I won’t reveal their names, but these are health systems, accountable care organizations, and large physician groups that my colleagues and I have profiled in the past, organizations whose names you would recognize.
What's going on here? Is health system-driven care management in peril?
A warning sign, but not an emergency
At a high level, the reports I’m hearing should be a warning sign for care management programs, but we don’t see them as a cause of undue alarm. Over the past few years, health systems and physicians have been investing in care management capabilities, in large part in response to financial incentives that make them more accountable for outcomes, not just services.
All signs suggest that those incentives are, if anything, intensifying and accelerating as time goes on. Without care management capabilities, health systems will be hard-pressed to succeed in pay-for-performance programs, shared savings contracts, and other types of total-risk contracting.
And yet some frontrunners are definitely running into trouble.
One reason is that these providers expected to be able to secure enough value-based payer contracts to offset their investment in care management.
In certain markets, payers have been slow to agree to value-based contracts—sometimes because they’re unsure of the payoff (honestly, many payers don’t believe that health systems are capable of—and committed to—population management); sometimes because the dynamics of the market allow insurers to benefit from investments health systems are already making without expressly reimbursing them; and sometimes, as my colleagues Laurie Sprung and Eric Passon have written, because health systems haven’t successfully made the case.
The experience of these contract-challenged frontrunners is a good reminder that even knowledgeable, well-organized care transformation leaders can time the market wrong—and that ongoing conversations with payers, expanding discussions to include employers, conservative financial projections, and an incremental care management investment strategy are important to avoid overreaching.
But most of the struggling care management programs I’ve spoken with are having just as much trouble with the execution of care management itself as they are with value-based contracts.
Care management efficiency elusive
Even the most progressive care transformation leaders are reporting that in practice, care management remains troublingly inefficient. They report duplication of resources across sites and across the system. They tell stories of resource-intensive point solutions to address particular disease states, such as diabetes or CHF, where a single unified care management infrastructure would be far more effective. And they are still having a hard time matching resources to tasks, and fear that they are using expensive labor where less-skilled and less-expensive workers might be equally effective.
To be honest, I’m not completely surprised to have heard these perspectives. Physician practice-based models such as the patient-centered medical home have an important place in care management, but they can’t be the entire solution. Over the past few years, we have recommended that health systems invest in centralized care management infrastructure to scale and coordinate across inpatient, outpatient and physician practice settings and deploy care management resources appropriately to patients depending on their level of risk.
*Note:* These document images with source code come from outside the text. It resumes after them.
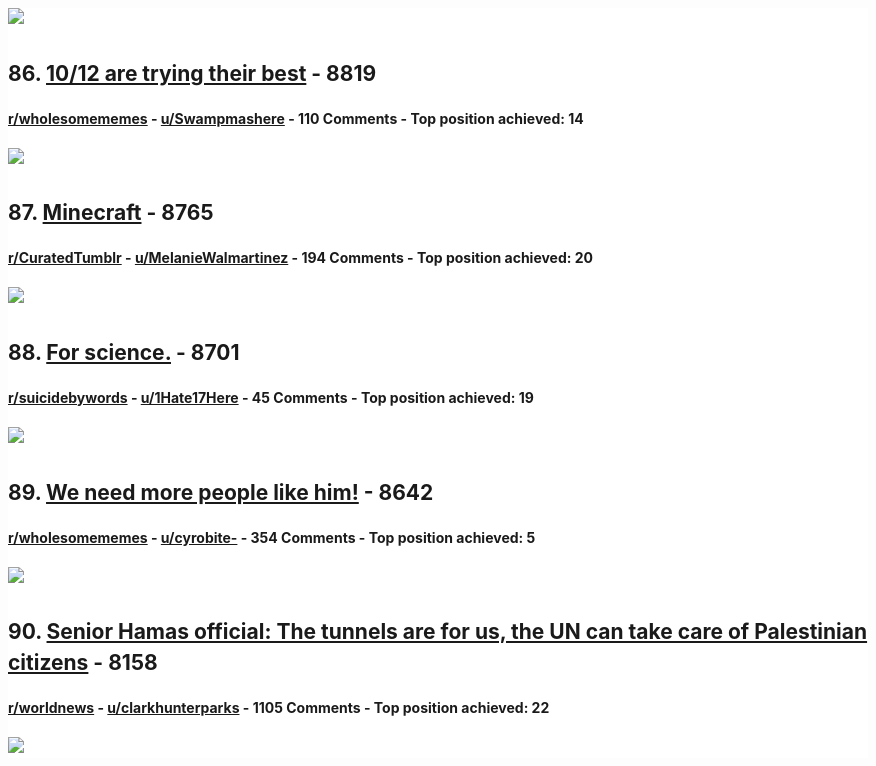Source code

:<a href="https://www.businessinsider.in/tech/news/a-small-uk-software-company-which-trademarked-the-name-threads-over-10-years-ago-is-demanding-meta-stop-using-the-name-within-30-days/articleshow/104830946.cms"><img src="https://b.thumbs.redditmedia.com/TCKQvYZaO72sp-X5AaloZinwgQiohDv3neL-lVHe0Zo.jpg"></img></a>

## 86. [10/12 are trying their best](http://reddit.com/r/wholesomememes/comments/17ket6r/1012_are_trying_their_best/) - 8819
#### [r/wholesomememes](http://reddit.com/r/wholesomememes) - [u/Swampmashere](http://reddit.com/u/Swampmashere) - 110 Comments - Top position achieved: 14

<a href="https://i.redd.it/zy7zing6hhxb1.jpg"><img src="https://b.thumbs.redditmedia.com/-vnOBG_CesAczZ-6zvtANv2Az4g0FBDVw36bFuzXxkE.jpg"></img></a>

## 87. [Minecraft](http://reddit.com/r/CuratedTumblr/comments/17kldyn/minecraft/) - 8765
#### [r/CuratedTumblr](http://reddit.com/r/CuratedTumblr) - [u/MelanieWalmartinez](http://reddit.com/u/MelanieWalmartinez) - 194 Comments - Top position achieved: 20

<a href="https://i.redd.it/qc9qnsraljxb1.jpg"><img src="https://b.thumbs.redditmedia.com/vkGelhrjyGbbsysdHUI4u-WAg1s23ZQhpkYktBEvaWk.jpg"></img></a>

## 88. [For science.](http://reddit.com/r/suicidebywords/comments/17kjwht/for_science/) - 8701
#### [r/suicidebywords](http://reddit.com/r/suicidebywords) - [u/1Hate17Here](http://reddit.com/u/1Hate17Here) - 45 Comments - Top position achieved: 19

<a href="https://i.redd.it/rtj6m1918jxb1.jpg"><img src="https://b.thumbs.redditmedia.com/QoSBZFU6-4StTdy7-FegKxAr5yYGLAmkKTu2LLiRXtc.jpg"></img></a>

## 89. [We need more people like him!](http://reddit.com/r/wholesomememes/comments/17kksew/we_need_more_people_like_him/) - 8642
#### [r/wholesomememes](http://reddit.com/r/wholesomememes) - [u/cyrobite-](http://reddit.com/u/cyrobite-) - 354 Comments - Top position achieved: 5

<a href="https://i.redd.it/2rsxdak1gjxb1.jpg"><img src="https://b.thumbs.redditmedia.com/3_Nx4poDBsldAFKwToPa5hw-3k05JYNFRNGy2Wi0eaA.jpg"></img></a>

## 90. [Senior Hamas official: The tunnels are for us, the UN can take care of Palestinian citizens](http://reddit.com/r/worldnews/comments/17kumkn/senior_hamas_official_the_tunnels_are_for_us_the/) - 8158
#### [r/worldnews](http://reddit.com/r/worldnews) - [u/clarkhunterparks](http://reddit.com/u/clarkhunterparks) - 1105 Comments - Top position achieved: 22

<a href="https://www.ynetnews.com/article/bk00giq0fa"><img src="https://b.thumbs.redditmedia.com/uGyNxjsUTj7FgrMlO1BD9yxG8G10IUJ4G_SKZhZ0fgQ.jpg"></img></a>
Some health systems are still working on the basics of care management, and their initial efforts often begin with limited and decentralized solutions. But it’s instructive to hear even the leaders of the most advanced care management organizations saying that they have not centralized enough.
What we’re also finding is that while organizations may have set up care management functions, they have haven't changed the internal incentives to encourage population health management effectiveness and efficiency—whether that’s rewarding post-acute providers to provide lower-cost care, or changing physician compensation models to reflect population health outcomes as they take on more risk.